De Raad ziet echter aanleiding om af te wijken van dat uitgangspunt. Uit de door appellant overgelegde inloggegevens blijkt dat de Svb een aantal malen vóór de plaatsing van bestreden besluit 1 in de Berichtenbox, berichten in de Berichtenbox van appellant heeft geplaatst en dat deze ook door hem zijn gelezen. Nadat appellant bezwaar had gemaakt tegen de besluiten van 20 februari 2017 heeft de Svb aan appellant gevraagd informatie te verstrekken. Bij brief van 29 augustus 2017 is dit verzoek herhaald, waarbij is opgemerkt dat de informatie voor 19 september 2017 moest worden verzonden, bij gebreke waarvan op het bezwaar zou worden besloten op basis van de aanwezige informatie. Appellant kon dus weten dat hij enige tijd na 19 september 2017 een besluit kon verwachten. Dat hij vervolgens geruime tijd zijn Berichtenbox niet heeft gecheckt, komt onder deze omstandigheden voor zijn rekening en risico. Er is dus geen aanleiding de termijnoverschrijding verschoonbaar te achten. De rechtbank heeft het beroep van appellant tegen bestreden besluit 1 terecht niet-ontvankelijk verklaard.
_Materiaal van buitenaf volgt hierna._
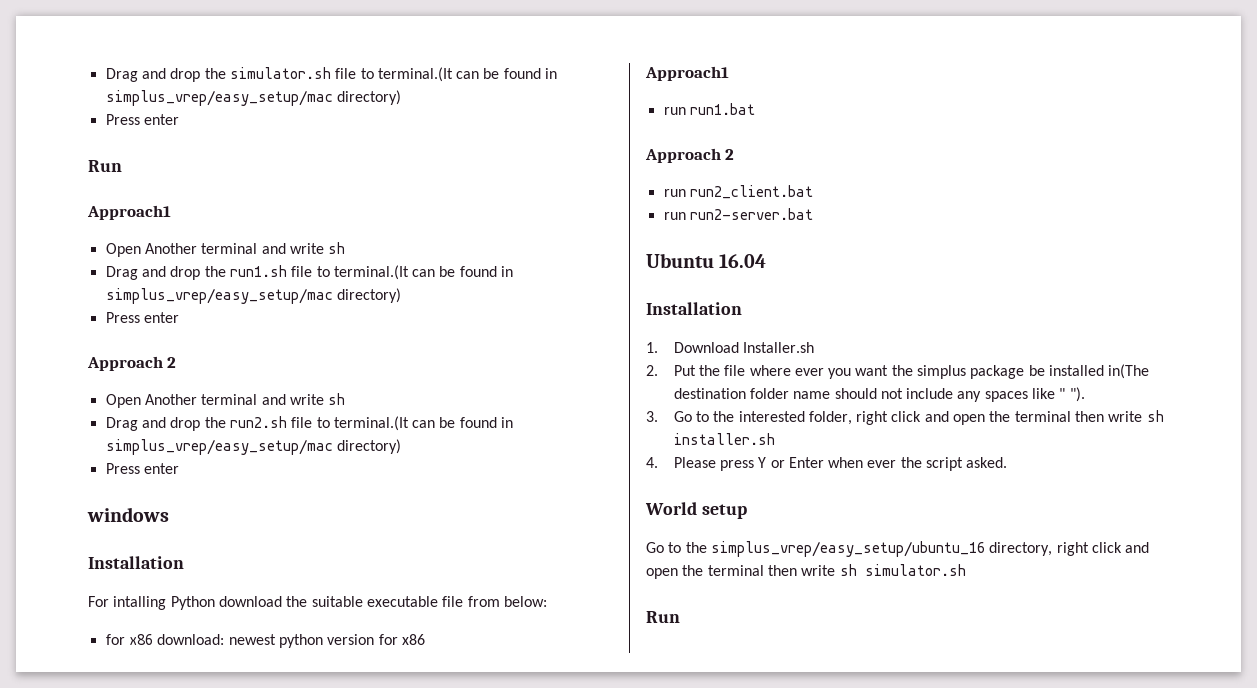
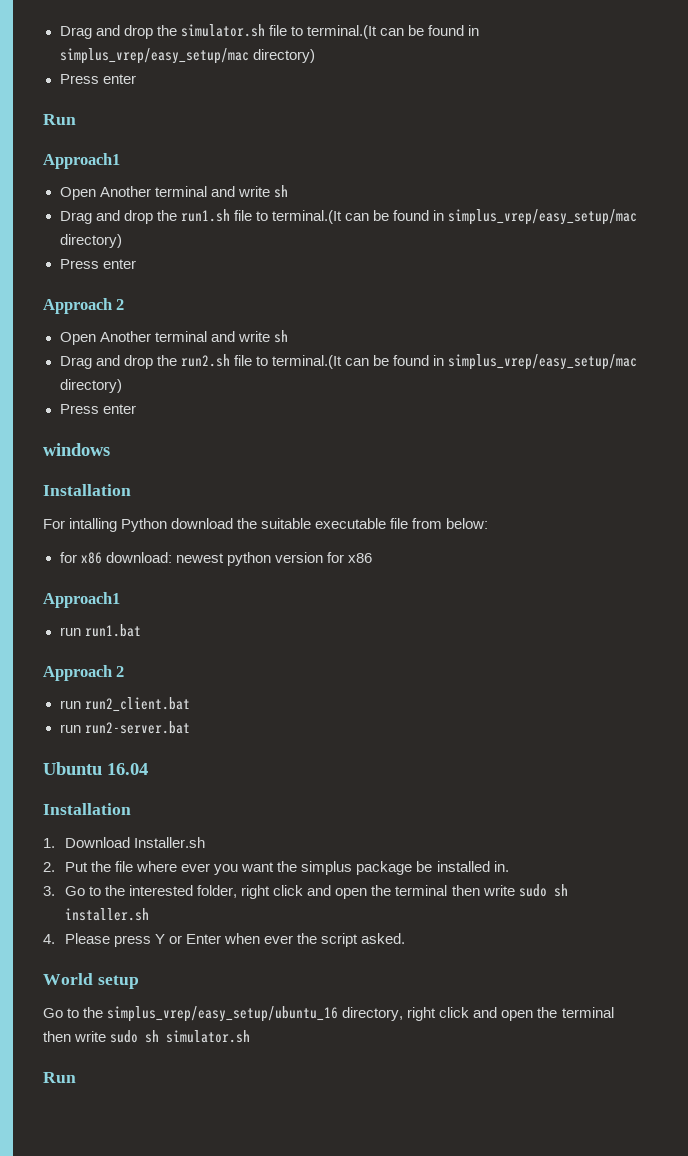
[1108,364,1150,379] [673,387,1085,402] in(The destination folder name should not include any spaces like " "). -> [493,861,509,872] in.
(1143, 416) none -> [518,884,547,897] sudo
(836, 570) none -> [110,1030,139,1043] sudo

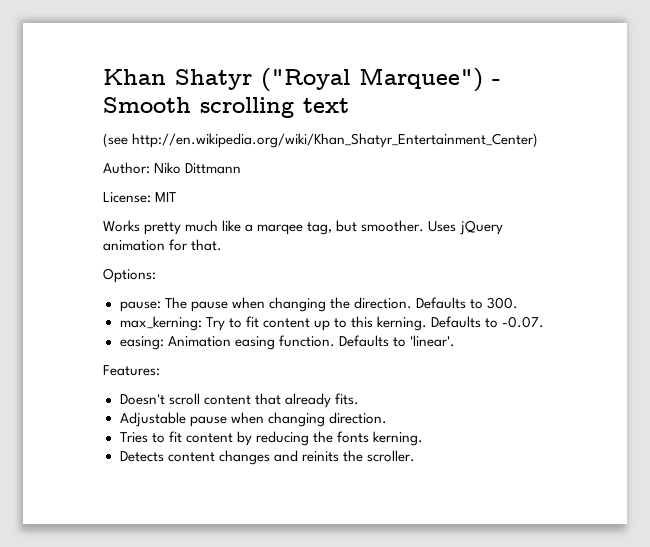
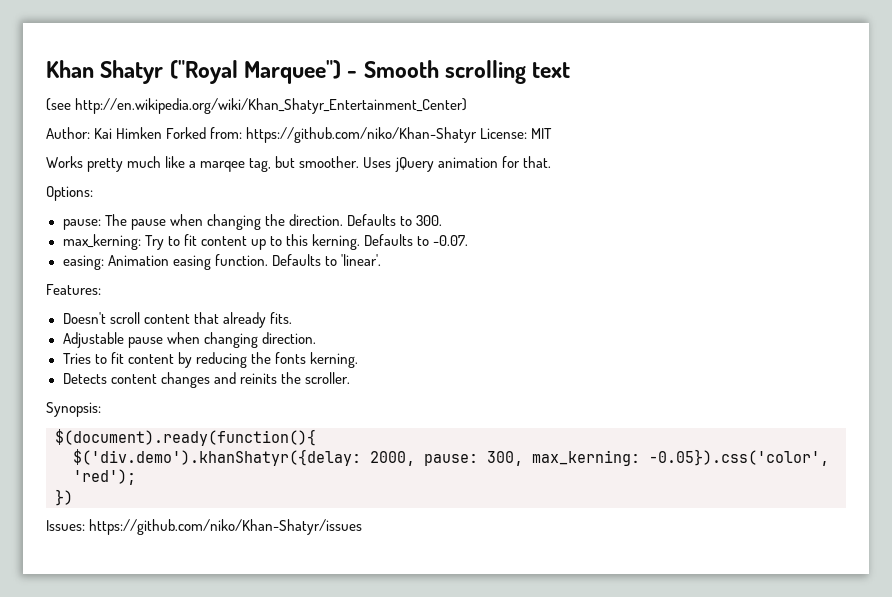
[154,162,242,174] Niko Dittmann // -> [94,127,478,143] Kai Himken Forked from: https://github.com/niko/Khan-Shatyr
(415, 456) none -> [46,402,101,417] [55,429,316,446] [73,449,829,466] [73,469,136,485] [55,489,73,506] [46,519,363,535] // Synopsis: // $(document).ready(function(){ // $('div.demo').khanShatyr({delay: 2000, pause: 300, max_kerning: -0.05}).css('color', 'red'); // }) // Issues: https://github.com/niko/Khan-Shatyr/issues

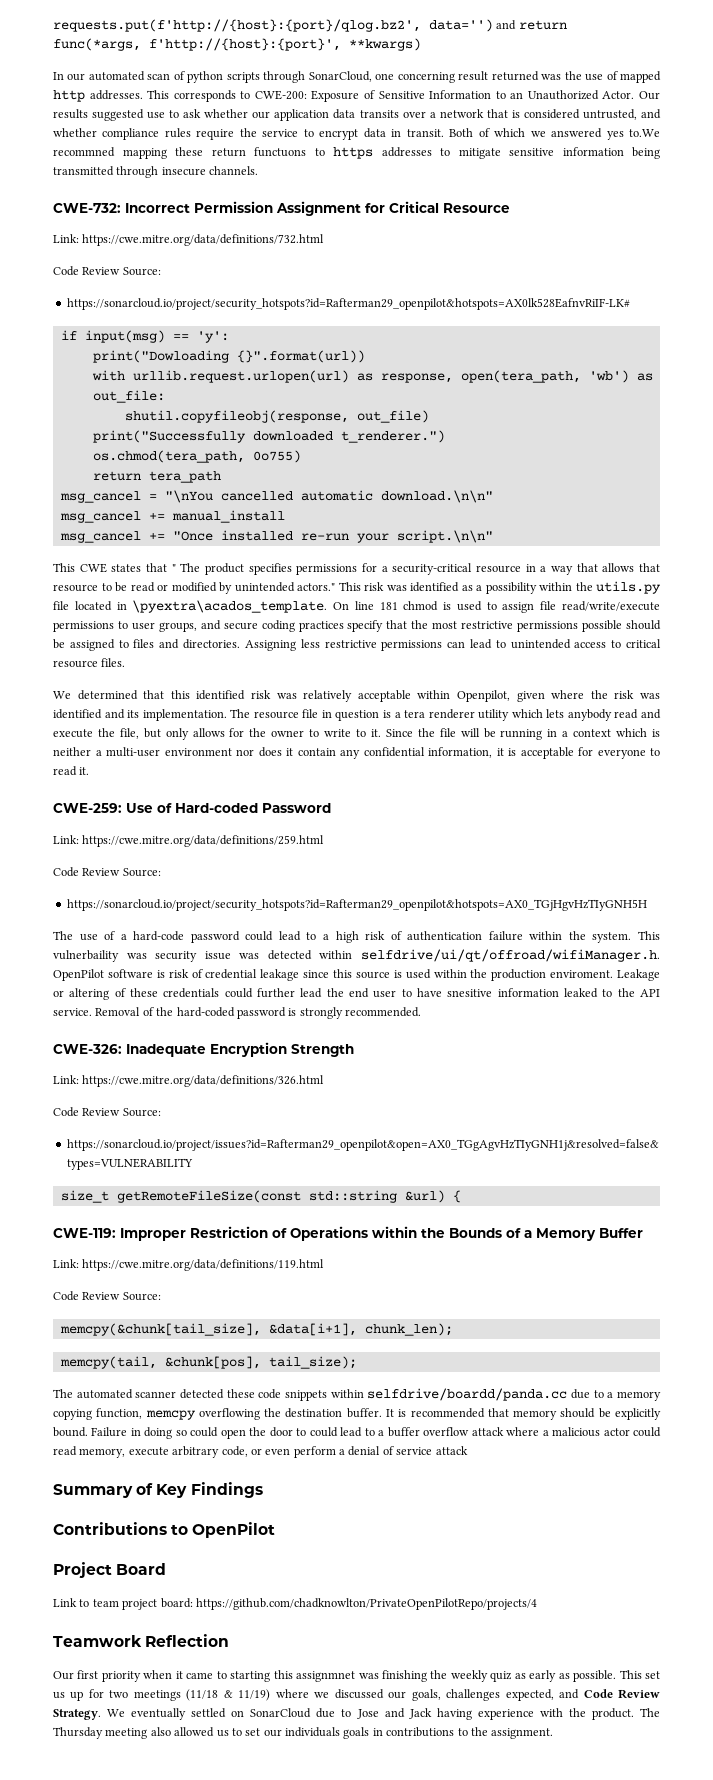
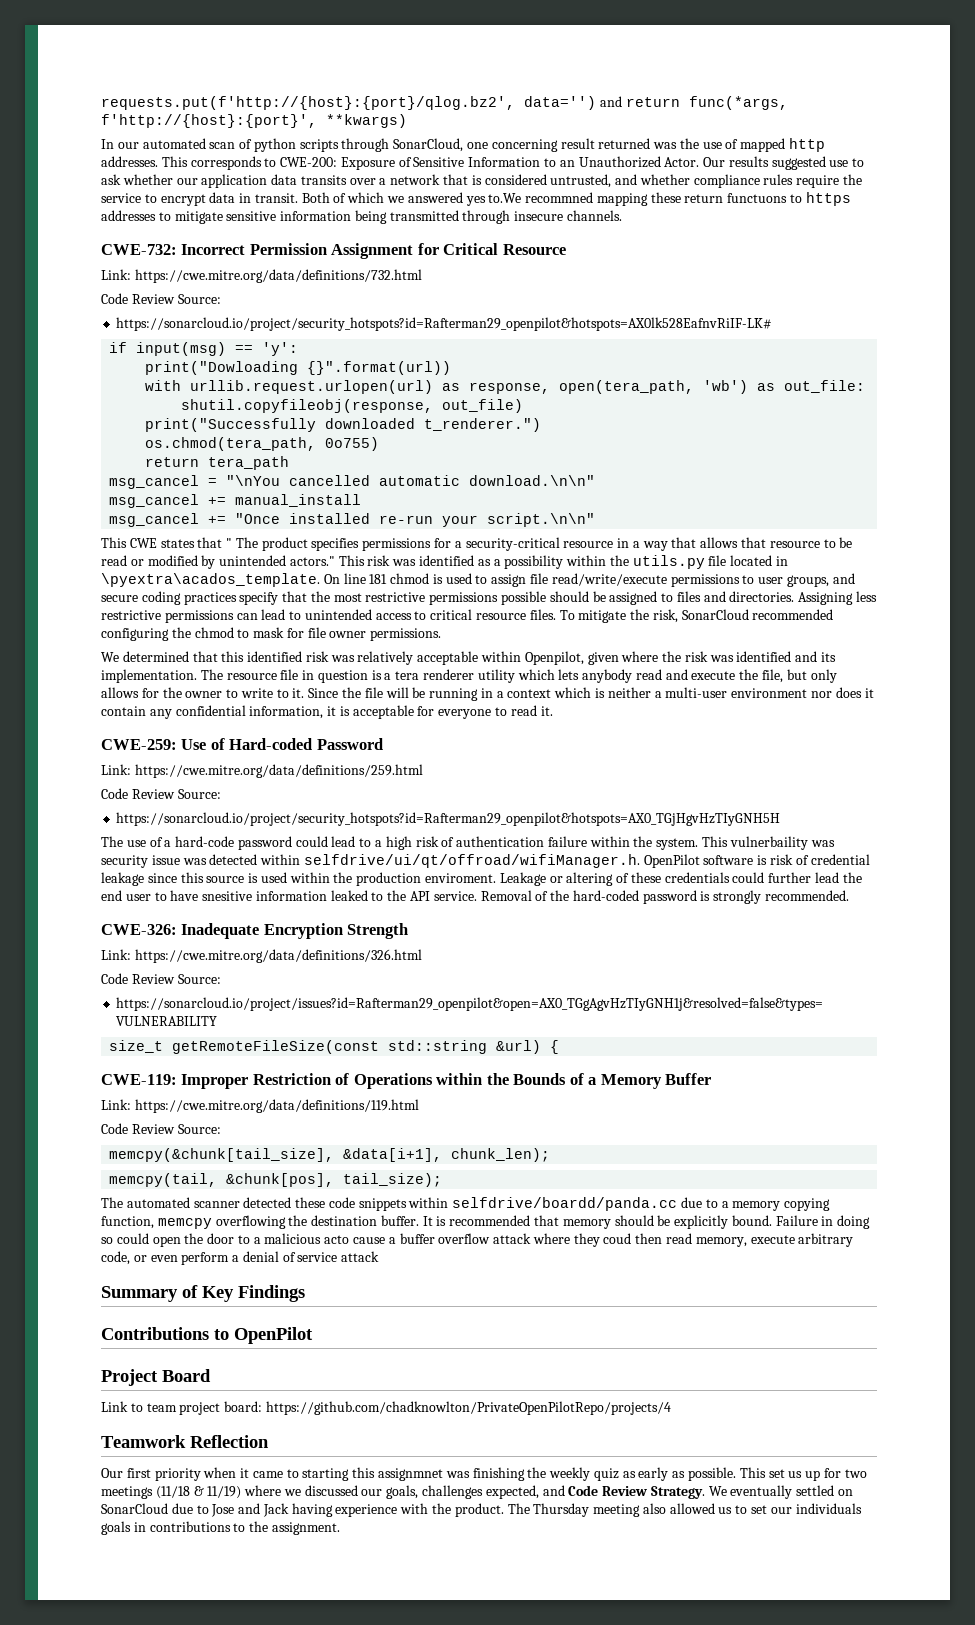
(126, 662) none -> [559,609,834,623] [101,627,442,641] To mitigate the risk, SonarCloud recommended configuring the chmod to mask for file owner permissions.
[309,1427,375,1437] could lead to -> [253,1233,386,1244] a malicious acto cause
[542,1427,662,1437] a malicious actor could -> [573,1233,663,1247] they coud then

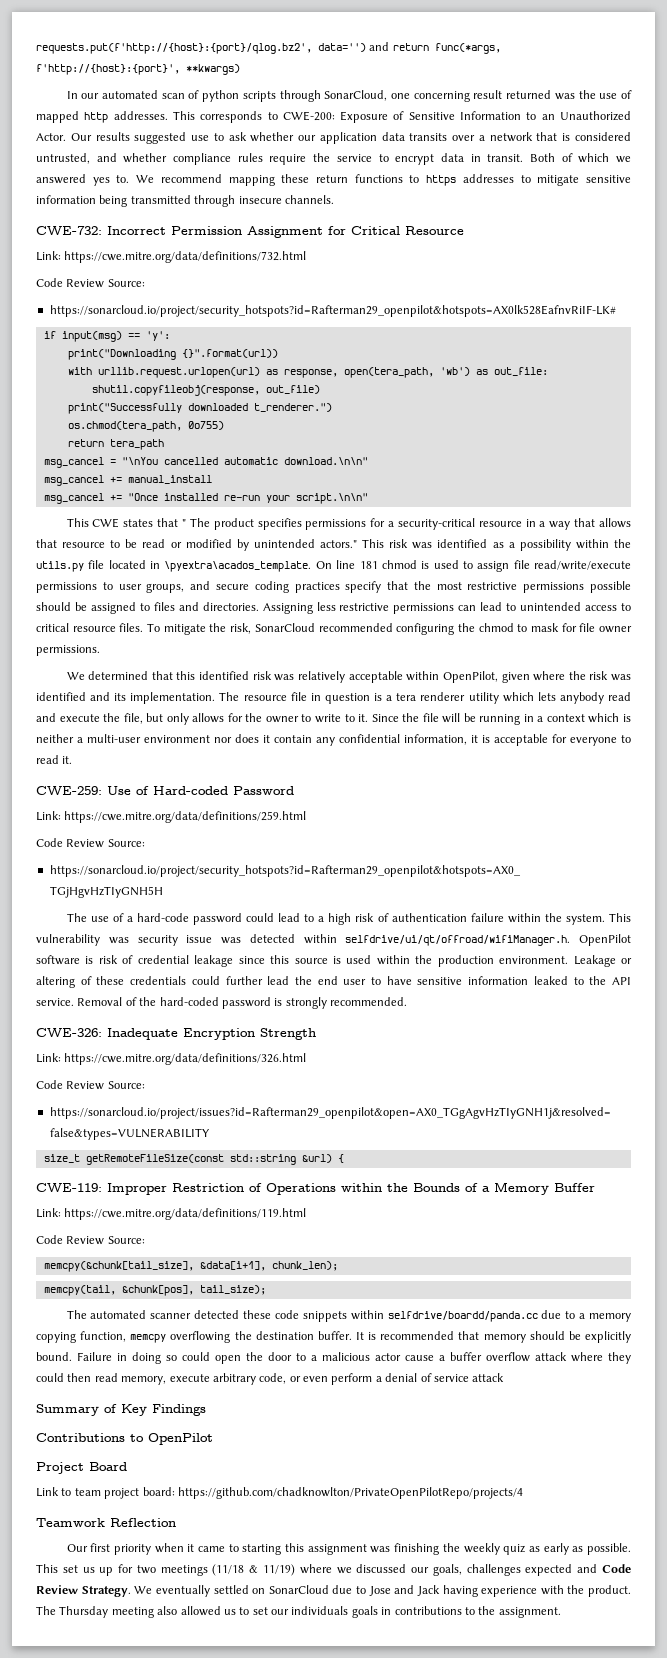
[488,192,594,203] to.We recommned -> [116,174,222,183] to. We recommend
[727,193,788,203] functuons -> [354,174,403,183] functions
[145,361,299,375] print("Dowloading -> [67,349,176,360] print("Downloading
[524,651,584,665] Openpilot, -> [442,671,498,683] OpenPilot,
[729,836,808,850] vulnerbaility -> [36,934,100,946] vulnerability
[425,873,497,883] enviroment. -> [499,956,569,964] environment.
[202,891,253,901] snesitive -> [417,977,463,985] sensitive
[324,1235,350,1244] acto -> [375,1353,401,1361] actor
[603,1233,632,1244] coud -> [36,1373,64,1382] could
[378,1468,444,1481] assignmnet -> [307,1544,367,1555] assignment
[485,1485,539,1499] expected, -> [525,1564,573,1576] expected

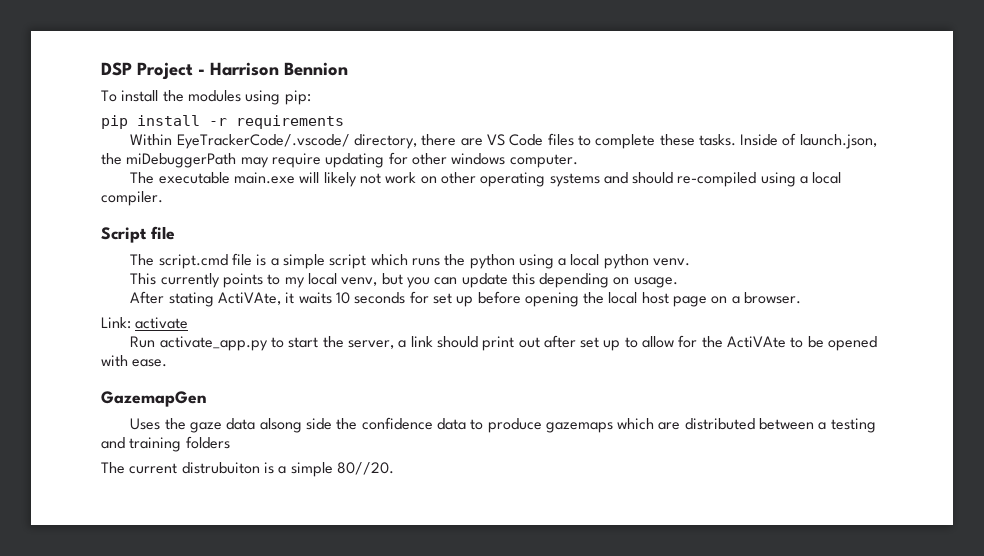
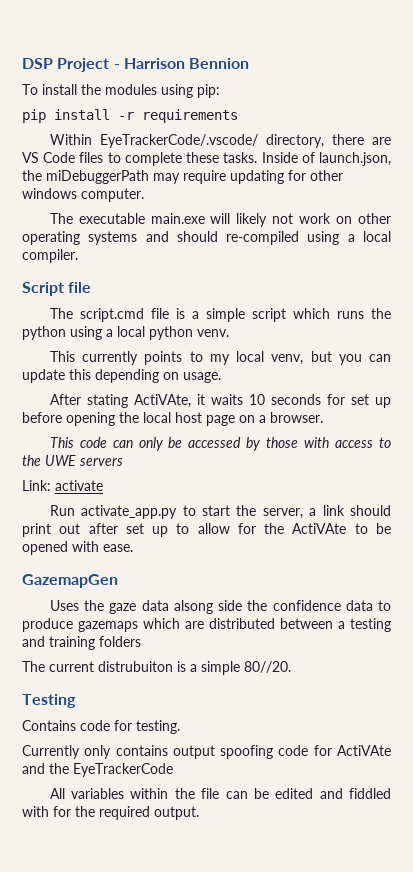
(802, 298) none -> [49,437,391,451] [22,455,123,466] // This code can only be accessed by those with access to the UWE servers
(394, 468) none -> [22,694,76,708] [22,720,180,734] [22,745,391,759] [22,763,173,777] [49,788,391,799] [22,806,199,820] // Testing // Contains code for testing. // Currently only contains output spoofing code for ActiVAte and the EyeTrackerCode // All variables within the file can be edited and fiddled with for the required output.

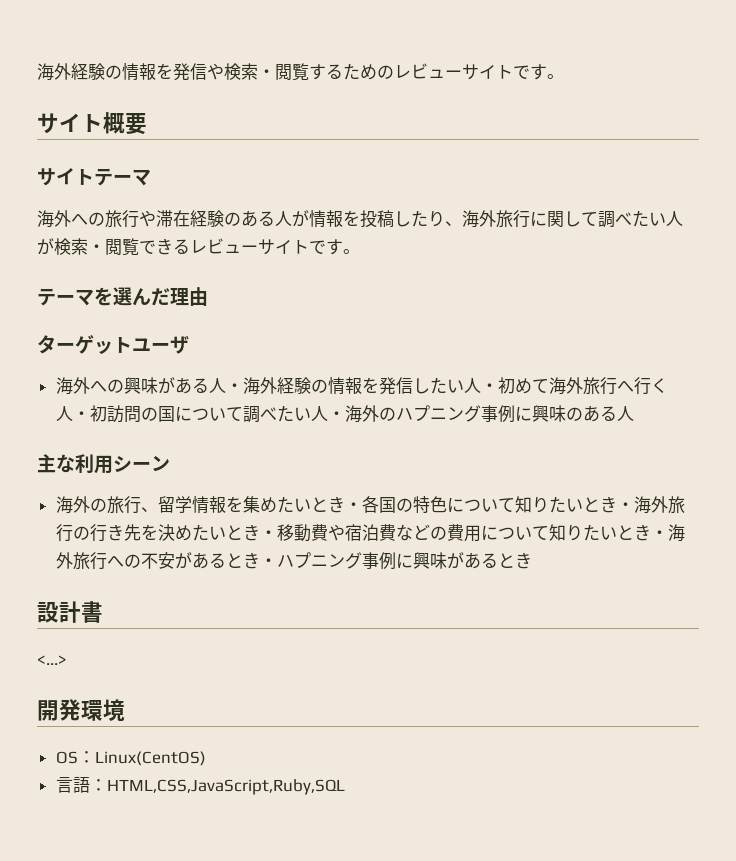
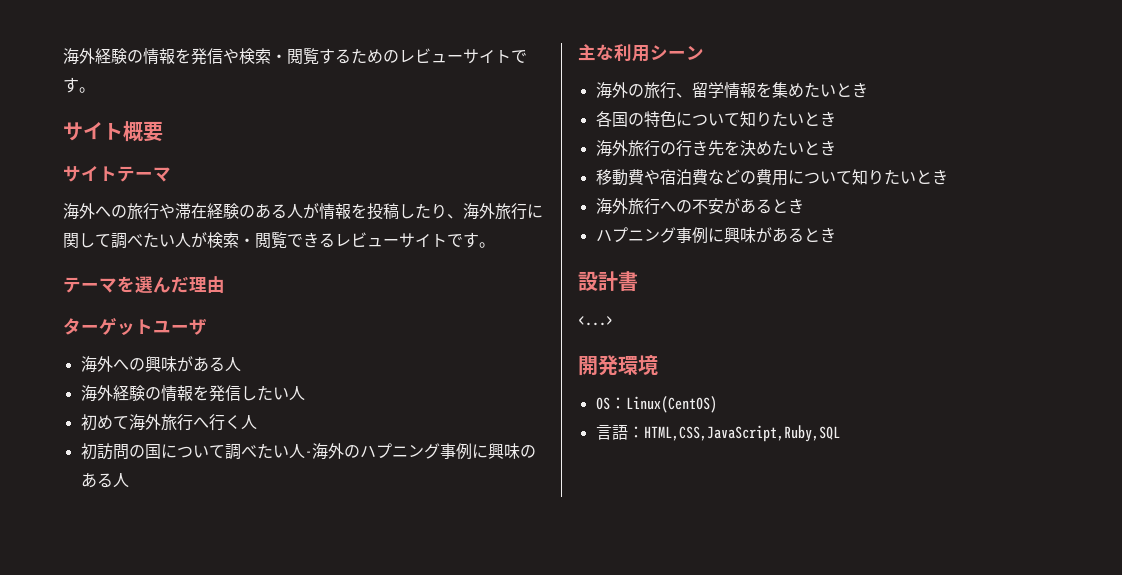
[225,383,243,392] ・ -> (241, 364) //
[480,383,498,392] ・ -> (305, 393) //
[72,411,90,420] ・ -> (257, 422) //
[327,411,345,420] ・ -> [304,451,312,457] -
[344,502,362,511] ・ -> (868, 90) //
[616,502,634,511] ・ -> (836, 119) //
[259,530,277,539] ・ -> (836, 148) //
[650,530,668,539] ・ -> (948, 177) //
[259,558,277,567] ・ -> (804, 206) //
Ontvankelijkheid beroep tegen besluit van 31 mei 2018 (bestreden besluit 2)




4.11.
Ook ten aanzien van bestreden besluit 2 moet in de eerste plaats de vraag worden beantwoord of dit besluit door plaatsing in de Berichtenbox van appellant op de voorgeschreven wijze bekend is gemaakt. Naar het oordeel van de Raad is dit niet het geval. Niet gezegd kan worden dat appellant, ten tijde van het plaatsen van bestreden besluit 2 in zijn Berichtenbox, nog had aangegeven dat hij langs elektronische weg voldoende bereikbaar was. De Svb had aangekondigd dat de nog te nemen beslissing voor 1 juni 2018 zou volgen. Uit de inloggegevens blijkt dat appellant de eerste dagen van juni 2018 zijn Berichtenbox heeft gecheckt, maar het besluit trof hij daar niet in aan. Op 3 juni 2018 heeft hij daarom de Svb een fax gezonden waarin hij schreef dat hij voortaan iedere beslissing, aangetekend, per post op zijn huisadres wilde ontvangen. Bestreden besluit 2 is desondanks op 6 juni 2018 in de Berichtenbox van appellant geplaatst. Door het zenden van de fax van 3 juni 2018 heeft appellant ondubbelzinnig aangegeven voor beslissingen niet langer langs elektronische weg bereikbaar te zijn, zodat de Svb niet langer kon volstaan met bekendmaking van besluiten door plaatsing in de Berichtenbox van appellant.



4.12.
De stelling van de Svb dat appellant alleen door zelf in zijn Berichtenbox de Svb ‘uit te zetten’ kenbaar kon maken voor de Svb niet langer via elektronische weg bereikbaar te zijn, wordt niet gevolgd. Weliswaar is in artikel 2, vierde lid, van de Regeling GDI neergelegd dat de gebruiker de selectie van afnemers waarvan hij berichten in zijn Berichtenbox wil ontvangen, kan wijzigen, maar de tekst van deze bepaling sluit niet uit dat de gebruiker op andere manieren dan wijziging van de selectie van afnemers in de MijnOverheid duidelijk kan maken dat zijn elektronische bereikbaarheid niet langer bestaat. Verder is ook hier van belang dat niet alle burgers digitaal vaardig zijn en dat sommige burgers om hun zaken met de overheid te regelen op hulp van derden zijn aangewezen, maar niet altijd voldoende toezicht kunnen houden op de manier waarop die derden zich van hun taak kwijten, terwijl ook de in artikel 6 van het Europees Verdrag tot bescherming van de rechten van de mens en de fundamentele vrijheden (EVRM) gewaarborgde toegang tot de rechter aan de orde is (zie ook de uitspraak van de Raad van 9 september 2021, ECLI:NL:CRVB:2021:2174).



4.13.
Nu bestreden besluit 2 niet op de juiste wijze bekend is gemaakt, is de beroepstermijn niet gaan lopen op 7 juni 2018, maar op 23 juli 2018, toen appellant kennis nam van dit besluit. Appellant was dus op 23 juli 2018 niet te laat met het instellen van het beroep. Hieruit volgt dat de rechtbank in de aangevallen uitspraak het beroep tegen bestreden besluit 2 ten onrechte niet-ontvankelijk heeft verklaard.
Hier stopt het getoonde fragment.